In the USA burned-out executives can take a week’s ‘vacation’ of total rest by being put into an induced coma in hospital. Yep, apparently, it’s true.
Wearing wool ballet trousers, leg warmers and wool leotards in hot yoga. Work harder if you want to feel warmer. Yes, the clothes weigh about another kilo once they are soaked in sweat increasing your calorie burn but using your muscle and holding poses longer will be way more effective and less stinky.
Fasting: this shouldn’t be in the ‘silly’ list because its health benefits are unparalleled when undertaken wisely. However, taken as a trend, not prepared for and not done carefully, can be quite damaging. It may be becoming more mainstream this year. One of our teachers did a two-week water fast and broke it on sausage (hence the inclusion here, Steve!).

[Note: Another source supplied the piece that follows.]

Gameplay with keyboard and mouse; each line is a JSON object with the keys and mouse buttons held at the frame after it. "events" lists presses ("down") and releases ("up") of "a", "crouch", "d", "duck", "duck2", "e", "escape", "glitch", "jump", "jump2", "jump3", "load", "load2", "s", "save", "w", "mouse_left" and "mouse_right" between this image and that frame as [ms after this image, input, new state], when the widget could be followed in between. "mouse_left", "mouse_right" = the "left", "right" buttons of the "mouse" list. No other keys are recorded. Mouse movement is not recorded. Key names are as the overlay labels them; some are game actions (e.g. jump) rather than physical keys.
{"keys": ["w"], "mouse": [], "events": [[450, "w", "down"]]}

Taking at least three different drinks into the yoga class with you. A coffee for energy, a rehydration water to counter the coffee, and a coconut water for savasana. Metal water bottles. This trend may well reduce plastic consumption but, if they are not put in a padded case, they destroy your relaxing savasana (excuse my Sanskrit). Nerve shattering clangs as they hit the floor every time someone moves an arm or leg has created a whole new stress for yogis to transcend and many a meditation is now ruined by these. Maybe 2019 could herald in a silent bottle…or we just turn the music up louder?
Nude yoga. Taking it off still hasn’t taken off, but the fact it still exists is interesting. Perhaps it’ll unveil itself fully (pun intended!) in 2019?
Vag-a Yoga: ladies sit in a circle, each with a mirror. Not sure what it has to do with yoga. (Note to self – do not try to find out.)
Grip toe socks. I have vetted over 150 teachers. Every single one has trouble not laughing when you wear these. Not one of us has any idea why you would wear them. If any rainbow toe sock wearer would like to enlighten us please do.